Have you tried our calc? The forum has been testing this and I personally don't use any other anymore.
https://www.soapmakingfriend.com/soap-making-recipe-builder-lye-calculator/#
Also, if you've gone through the link I gave you, you'll find you don't need a high cleansing number anyway, so that's another point to consider.
DeeAnna's site (link I gave) also has a very useful page on calculating for liquid, have you found it? I highly suggest reading that as well.
You’re not kidding about finding a balance... I haven’t even experimented with my batches and I’m already exhausted! lol
Haha I know that feeling, but once you start soaping with whatever recipe you come up with, it gets easier to find that balance. At least, in my case, that's what happened.
Btw, thanks for the name compliment. It’s a play on words, particularly to people who know me. I’m a 6’4”, 400lb Hawaiian guy who’s literally and figuratively hungry. Always learning, always progressing. Soapmaking is only 1 of about 1000 different things I do. You can imagine the funny looks I get when I tell people I crochet, sew and make soap, amongst other things...
That's so cool.. And those people who give you funny looks for knowing how to crochet are just jealous ;)
 
Thank you all for the wonderful responses, advice and the overall welcome feeling! I will be spending the entire day reading up on all the links and info y’all have provided! =) Also, I ended up making a 5lb batch with the RBO and other oils. Will be cutting and posting results later. It was also my first time using poly-tubing as a mold.
 
If you change option 3 (water) to be a lye ratio of around 2.4:1 to 2:1 [hydroxide:water], or a lye concentration of around 30% to 33%, you will be able to use this across multiple recipe types and get stable results (the other is an old default that can give variable results when you are changing recipes).

Learning so MUCH!

is there reading I can do about how the hydroxide: water ratio affects soaping?

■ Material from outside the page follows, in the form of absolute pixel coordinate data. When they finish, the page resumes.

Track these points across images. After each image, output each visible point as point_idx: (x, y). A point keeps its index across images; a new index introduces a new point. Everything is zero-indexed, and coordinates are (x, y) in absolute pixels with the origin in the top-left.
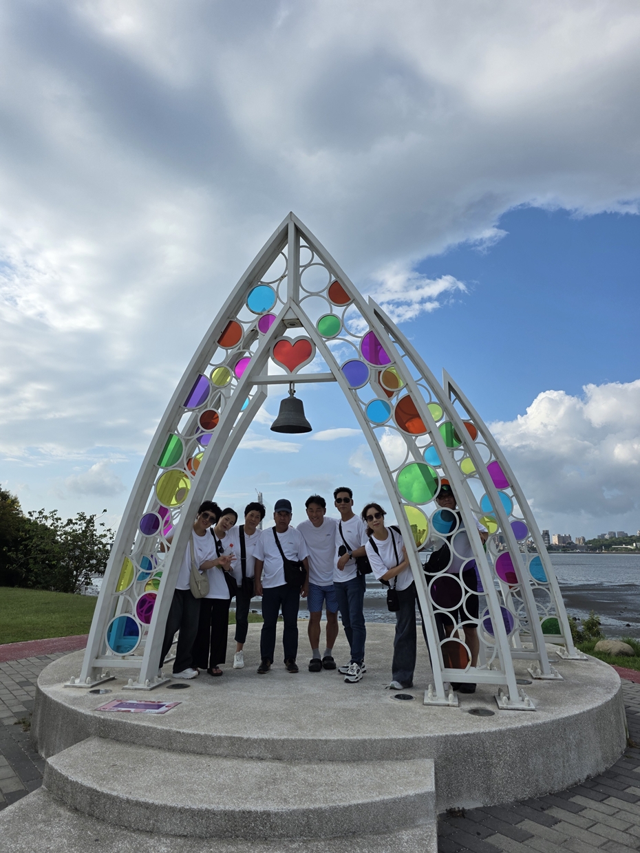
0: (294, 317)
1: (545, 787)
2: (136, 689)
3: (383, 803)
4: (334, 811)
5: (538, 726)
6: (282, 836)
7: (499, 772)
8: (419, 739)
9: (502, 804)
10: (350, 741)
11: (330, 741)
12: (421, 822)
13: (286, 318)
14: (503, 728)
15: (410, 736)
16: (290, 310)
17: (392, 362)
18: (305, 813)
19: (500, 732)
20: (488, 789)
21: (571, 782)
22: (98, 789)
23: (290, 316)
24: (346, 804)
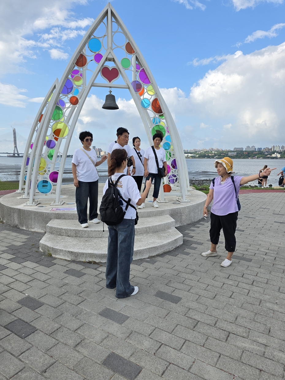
0: (112, 57)
1: (193, 221)
2: (56, 205)
3: (164, 224)
4: (153, 227)
5: (193, 205)
6: (140, 234)
7: (184, 217)
8: (165, 210)
9: (184, 225)
10: (147, 212)
11: (141, 212)
12: (172, 228)
13: (108, 57)
14: (185, 206)
15: (163, 209)
16: (110, 53)
17: (151, 83)
18: (145, 228)
19: (185, 207)
20: (181, 221)
21: (199, 219)
22: (78, 229)
23: (110, 57)
24: (156, 225)
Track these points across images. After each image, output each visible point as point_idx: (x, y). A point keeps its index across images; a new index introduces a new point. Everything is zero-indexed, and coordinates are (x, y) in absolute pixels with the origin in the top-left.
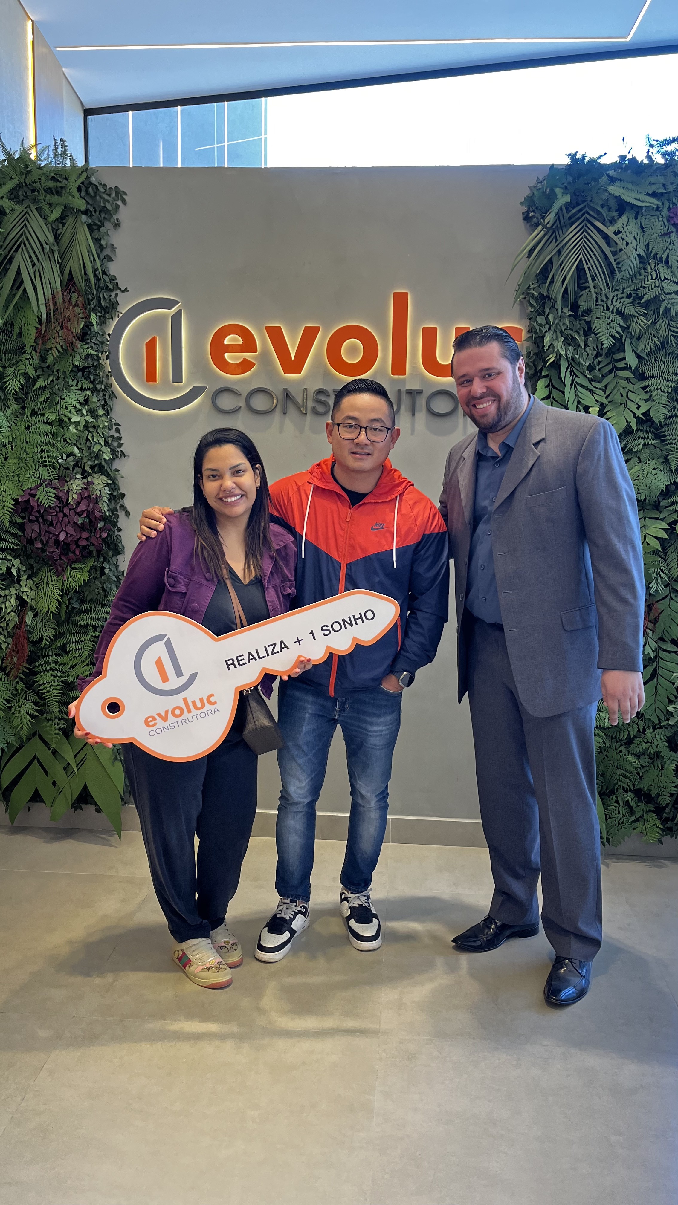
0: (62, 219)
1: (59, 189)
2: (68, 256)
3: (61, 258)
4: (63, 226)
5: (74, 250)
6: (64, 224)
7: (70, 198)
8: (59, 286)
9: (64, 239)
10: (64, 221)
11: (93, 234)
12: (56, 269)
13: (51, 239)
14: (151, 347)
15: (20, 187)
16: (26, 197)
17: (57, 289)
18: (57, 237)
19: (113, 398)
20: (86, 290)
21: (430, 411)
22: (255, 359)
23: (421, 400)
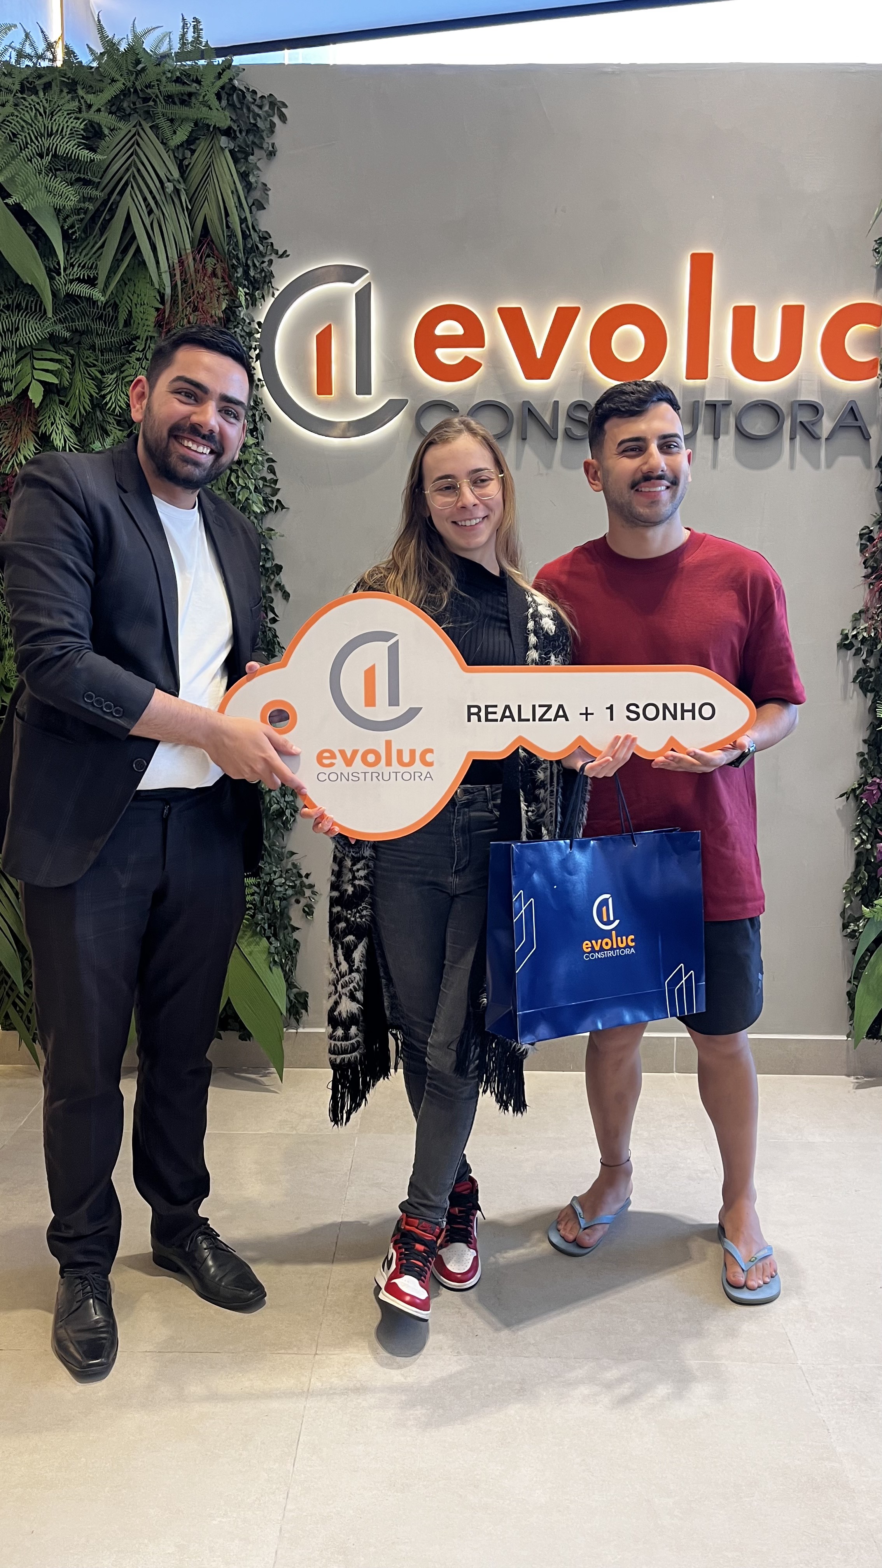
0: (190, 143)
1: (186, 98)
2: (201, 199)
3: (190, 203)
4: (192, 155)
5: (210, 190)
6: (193, 152)
7: (205, 109)
8: (188, 246)
9: (193, 173)
10: (192, 147)
11: (238, 166)
12: (184, 220)
13: (176, 174)
14: (324, 340)
15: (124, 95)
16: (135, 110)
17: (185, 249)
18: (183, 169)
19: (266, 419)
20: (229, 252)
21: (741, 433)
22: (481, 357)
23: (729, 417)
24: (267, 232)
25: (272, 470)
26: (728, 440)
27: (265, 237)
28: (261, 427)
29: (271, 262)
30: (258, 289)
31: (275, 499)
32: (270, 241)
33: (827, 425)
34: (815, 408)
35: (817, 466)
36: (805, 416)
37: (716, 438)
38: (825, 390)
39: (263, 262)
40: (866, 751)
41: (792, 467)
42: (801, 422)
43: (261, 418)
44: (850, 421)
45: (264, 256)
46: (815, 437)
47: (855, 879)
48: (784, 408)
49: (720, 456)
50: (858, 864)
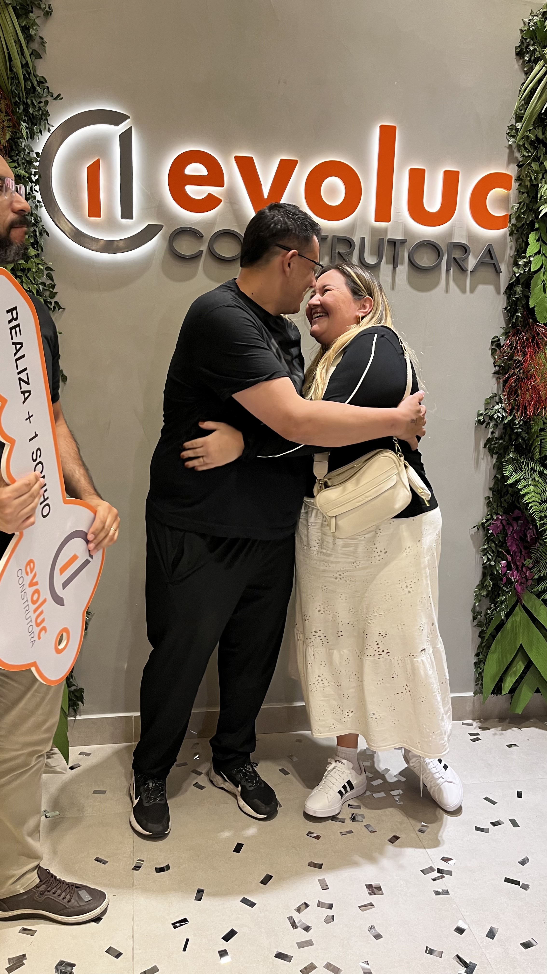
11: (20, 20)
14: (93, 172)
19: (45, 235)
20: (12, 91)
21: (412, 264)
22: (221, 195)
23: (404, 252)
24: (43, 77)
25: (50, 277)
26: (403, 269)
27: (42, 82)
28: (42, 242)
29: (47, 103)
30: (36, 125)
31: (53, 301)
32: (46, 84)
33: (472, 262)
34: (464, 249)
35: (463, 291)
36: (457, 254)
37: (394, 268)
38: (471, 236)
39: (40, 102)
40: (491, 496)
41: (447, 290)
42: (454, 258)
43: (41, 234)
44: (488, 260)
45: (40, 97)
46: (463, 270)
47: (482, 586)
48: (443, 247)
49: (397, 281)
50: (484, 575)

In Zany's No Slime Castille I recall she set the ratio to 1.7:1 - was that just because it was a Castille?

Thank you!
 
Learning so MUCH!

is there reading I can do about how the hydroxide: water ratio affects soaping?

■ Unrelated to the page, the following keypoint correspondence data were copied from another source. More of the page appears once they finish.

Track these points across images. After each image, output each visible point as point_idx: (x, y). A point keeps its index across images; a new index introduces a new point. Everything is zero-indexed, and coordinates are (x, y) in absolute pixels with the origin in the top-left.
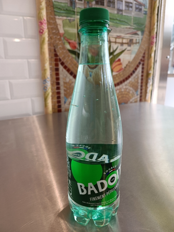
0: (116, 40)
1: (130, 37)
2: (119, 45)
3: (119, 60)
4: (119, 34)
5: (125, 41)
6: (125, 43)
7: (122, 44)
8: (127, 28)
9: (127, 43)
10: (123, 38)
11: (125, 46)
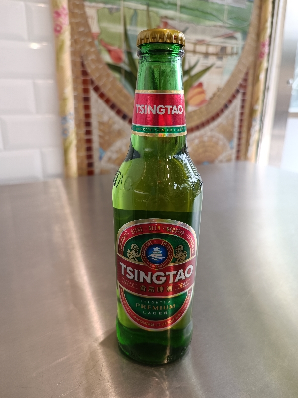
0: (195, 47)
2: (201, 57)
3: (200, 85)
4: (200, 37)
5: (211, 50)
6: (213, 54)
7: (206, 55)
9: (216, 54)
10: (208, 45)
11: (212, 60)
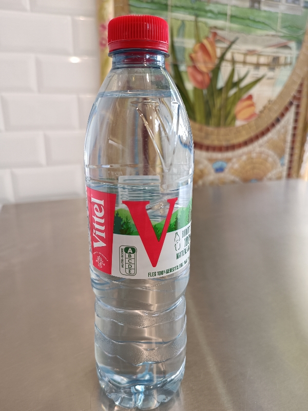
0: (245, 58)
1: (274, 53)
2: (251, 68)
3: (250, 97)
4: (251, 47)
5: (263, 60)
6: (264, 65)
7: (257, 66)
8: (267, 35)
9: (268, 65)
10: (259, 55)
11: (263, 71)
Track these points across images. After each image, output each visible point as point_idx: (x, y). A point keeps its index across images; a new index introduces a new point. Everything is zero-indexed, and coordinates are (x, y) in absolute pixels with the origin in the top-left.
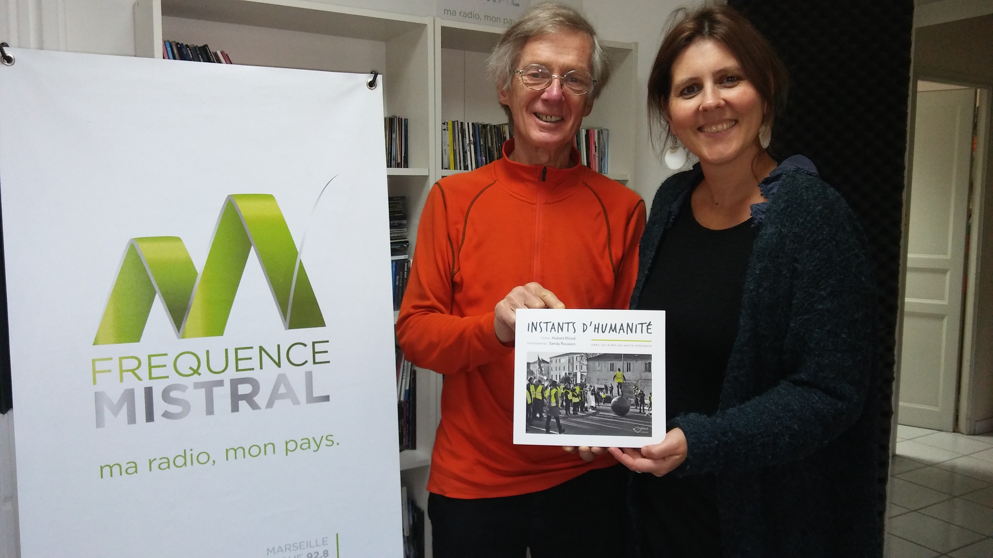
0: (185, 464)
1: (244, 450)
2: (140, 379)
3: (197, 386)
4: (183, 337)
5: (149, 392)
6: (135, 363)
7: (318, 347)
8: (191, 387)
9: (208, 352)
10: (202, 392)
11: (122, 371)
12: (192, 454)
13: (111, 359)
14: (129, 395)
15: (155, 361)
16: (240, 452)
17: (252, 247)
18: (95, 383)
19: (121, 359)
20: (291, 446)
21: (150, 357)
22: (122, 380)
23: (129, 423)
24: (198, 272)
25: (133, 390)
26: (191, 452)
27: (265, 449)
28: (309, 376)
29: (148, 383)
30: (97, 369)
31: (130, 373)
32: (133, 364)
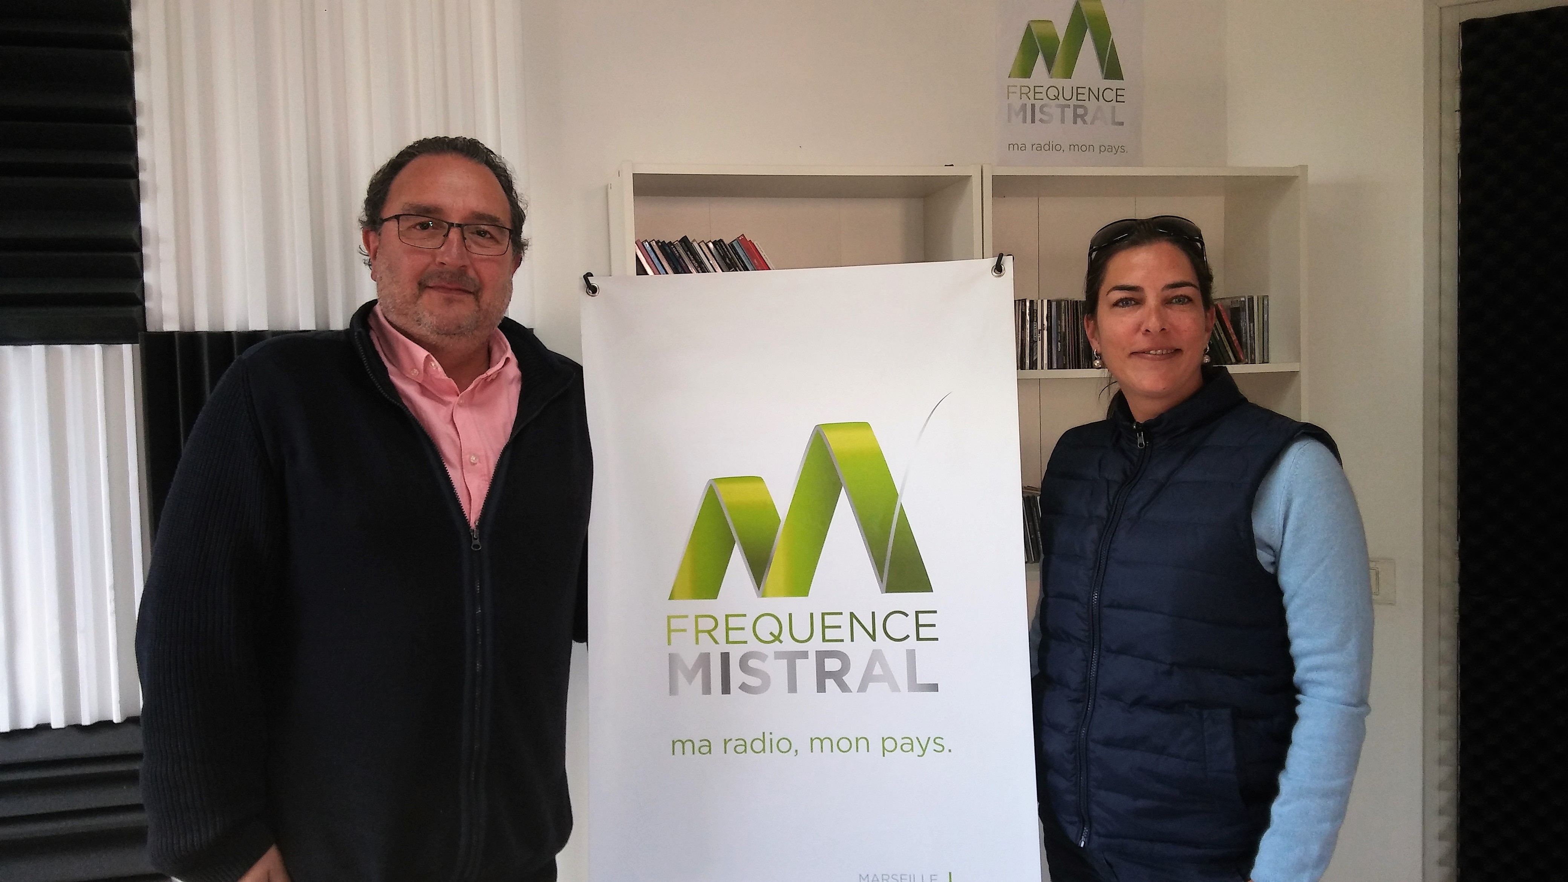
0: (764, 750)
1: (831, 741)
2: (716, 643)
3: (779, 655)
4: (763, 597)
5: (725, 657)
6: (710, 624)
7: (924, 619)
8: (771, 656)
9: (790, 615)
10: (784, 662)
11: (698, 632)
12: (771, 739)
13: (686, 617)
14: (704, 660)
15: (732, 622)
16: (827, 743)
17: (843, 488)
18: (669, 644)
19: (697, 617)
20: (890, 745)
21: (727, 616)
22: (697, 643)
23: (703, 694)
24: (781, 518)
25: (709, 653)
26: (771, 736)
27: (857, 744)
28: (911, 655)
29: (726, 648)
30: (672, 628)
31: (706, 634)
32: (709, 624)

In Zany's No Slime Castille I recall she set the ratio to 1.7:1 - was that just because it was a Castille?

Thank you!
Auntie Clara's experiments are a great read on water. Also DeeAnna's, in the link Meena posted above ;)
 
In addition to the links Dawni has posted, you might like to look at this :)
Aunti Clara did a magnificent set of (picture heavy :)) trials, using varying water to create swirls she called Ghost Swirls ...
https://auntieclaras.com/2015/09/the-ghost-swirl/
https://auntieclaras.com/2014/08/intentional-crop-circles-water-discount-as-a-design-tool/
https://auntieclaras.com/2015/10/ghost-swirl-soap-follow-up/

Wow!!! Probably one of the best reads yet for someone like me. Thank you so much!!!